I’m happy to report this hasn’t been the case for Adams’ Dilbert. Not yet, anyway. Mercifully, the title of collection 45 is much shorter than its predecessor, I’m No Scientist, But I Think Feng Shui Is Part of the Answer, packing in a bigly array of Dilbert daily and Sunday strips (all colorized, of course) that ran in both newspaper and digital outlets between July 24th, 2016 right through June 10th, 2017. Perhaps you’ve read them elsewhere, or maybe Dilbert.com is your designated homepage. Whatever the case, for those who collect such things – and many of you still do – here’s another paper square-shaped book for your lonely bookshelf.

Don’t take this the wrong way, but it’s strictly by-the-numbers for this collection as Dilbert and his many cohorts aren’t interested in breaking the mold. Wally accidentally invents the company’s best-selling product ever (an overheated phone charger that also doubles as a coffee warmer), which fast-tracks him to management. Alice once again dates the office robot, yet learns a valuable lesson that the best way to a man’s heart is through his programming code. Poor office intern Ashok is conned into murdering Garfield cartoonist Jim Davis, or possibly Jim Davis’ body-double, while Dilbert invents an artificial drone that easily fits into a drone.

But even routine Dilbert is still Dilbert, which usually means it delivers the funny on a consistent basis, and isn’t afraid to knock a few sacred cows while doing so. Look for well-time zingers against Climate Change cranks and orange-haired Tweeting candidates alike, much-needed takedowns of Silicon Valley’s obsession with VR and AI, and the usual punchbacks at mindless bureaucracy and politics that’ve made Adams’ daily drip of sanity lifesavers for millions of office drones across the planet.
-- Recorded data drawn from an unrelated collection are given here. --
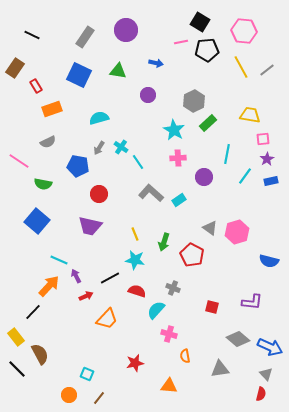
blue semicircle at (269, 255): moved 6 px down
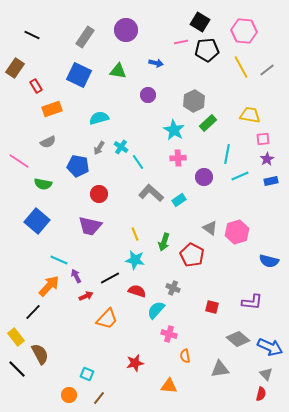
cyan line at (245, 176): moved 5 px left; rotated 30 degrees clockwise
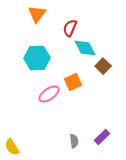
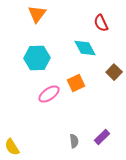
red semicircle: moved 31 px right, 5 px up; rotated 48 degrees counterclockwise
brown square: moved 11 px right, 6 px down
orange square: moved 3 px right, 1 px down
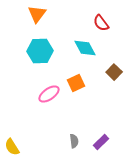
red semicircle: rotated 12 degrees counterclockwise
cyan hexagon: moved 3 px right, 7 px up
purple rectangle: moved 1 px left, 5 px down
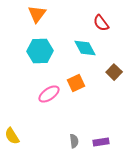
purple rectangle: rotated 35 degrees clockwise
yellow semicircle: moved 11 px up
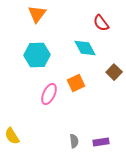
cyan hexagon: moved 3 px left, 4 px down
pink ellipse: rotated 30 degrees counterclockwise
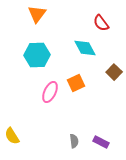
pink ellipse: moved 1 px right, 2 px up
purple rectangle: rotated 35 degrees clockwise
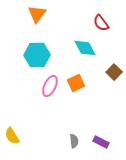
pink ellipse: moved 6 px up
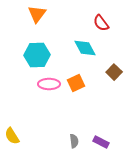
pink ellipse: moved 1 px left, 2 px up; rotated 65 degrees clockwise
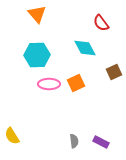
orange triangle: rotated 18 degrees counterclockwise
brown square: rotated 21 degrees clockwise
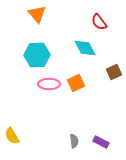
red semicircle: moved 2 px left, 1 px up
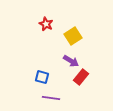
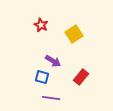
red star: moved 5 px left, 1 px down
yellow square: moved 1 px right, 2 px up
purple arrow: moved 18 px left
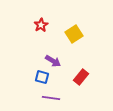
red star: rotated 16 degrees clockwise
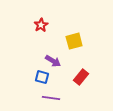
yellow square: moved 7 px down; rotated 18 degrees clockwise
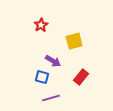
purple line: rotated 24 degrees counterclockwise
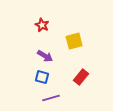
red star: moved 1 px right; rotated 16 degrees counterclockwise
purple arrow: moved 8 px left, 5 px up
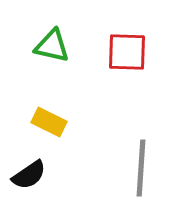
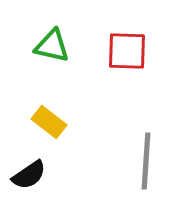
red square: moved 1 px up
yellow rectangle: rotated 12 degrees clockwise
gray line: moved 5 px right, 7 px up
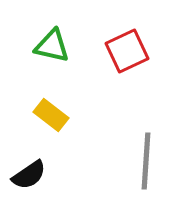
red square: rotated 27 degrees counterclockwise
yellow rectangle: moved 2 px right, 7 px up
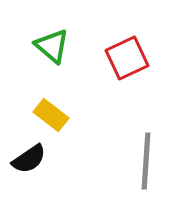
green triangle: rotated 27 degrees clockwise
red square: moved 7 px down
black semicircle: moved 16 px up
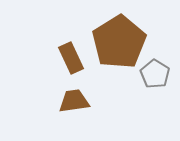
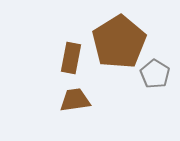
brown rectangle: rotated 36 degrees clockwise
brown trapezoid: moved 1 px right, 1 px up
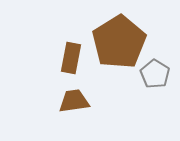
brown trapezoid: moved 1 px left, 1 px down
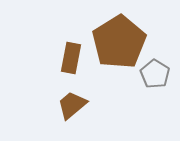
brown trapezoid: moved 2 px left, 4 px down; rotated 32 degrees counterclockwise
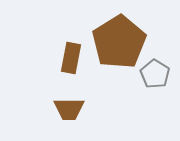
brown trapezoid: moved 3 px left, 4 px down; rotated 140 degrees counterclockwise
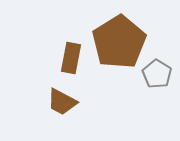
gray pentagon: moved 2 px right
brown trapezoid: moved 7 px left, 7 px up; rotated 28 degrees clockwise
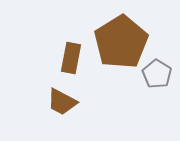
brown pentagon: moved 2 px right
A word about that cover, though. Recent Dilbert collections have vacillated between stock paper (which I’m fine with) and more durable hardcover (which I’m also fine with). This one does an interesting trick by having a soft foldover flap on both front and back, giving the illusion you’re reading something much fancier and, thusly, more expensive. The tradeoff is there’s no personal greeting or colorful intro from Scott Adams begging you to join Dogbert’s New Ruling Class. But hey…those flaps! Adams, a trained hypnotist and emerging voice in the field of persuasion, no doubt anticipated this supposed ‘value add’ when approving said flaps.

Dilbert Gets Re-Accomodated delivers what you think it’ll deliver – (fairly) new daily and Sunday Dilbert funnies encased in that familiar square paper format you’ve been collecting for decades. When you really think about it, not even vinyl LPs had such a good run, despite attempts by audio hipsters to bring them back. Anyway, the point is this: after 45 collections of Scott Adams’ popular comic strip (and plenty of merchandising!) there’s no sign of him, or his creation, slowing down anytime soon. Incredibly, Dilbert may actually be more popular and relevant than ever before – a staggering accomplishment when you really think about it. Almost as bigly an accomplishment as that fancy new cover with the flaps. Now that’s added value!